= Your assignment =
Each line of the records that follow must come back exactly, with pictures skipped.
....
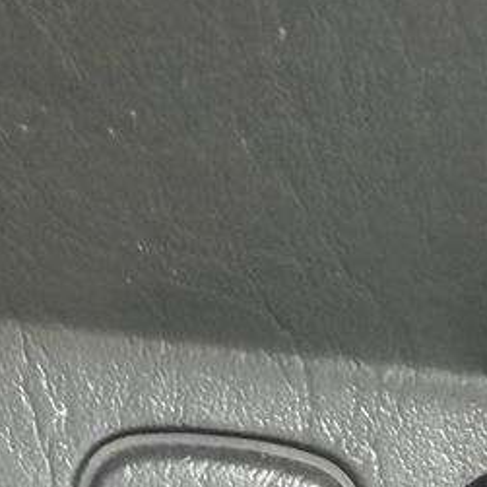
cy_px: 860
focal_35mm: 108
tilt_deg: -27.0
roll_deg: -1.8
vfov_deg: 14.3
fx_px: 1719
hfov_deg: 15.9
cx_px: 433
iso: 320
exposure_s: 1/79
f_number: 2.2
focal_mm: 2.22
....
= Output =
cy_px: 860
focal_35mm: 108
tilt_deg: -27.0
roll_deg: -1.8
vfov_deg: 14.3
fx_px: 1719
hfov_deg: 15.9
cx_px: 433
iso: 320
exposure_s: 1/79
f_number: 2.2
focal_mm: 2.22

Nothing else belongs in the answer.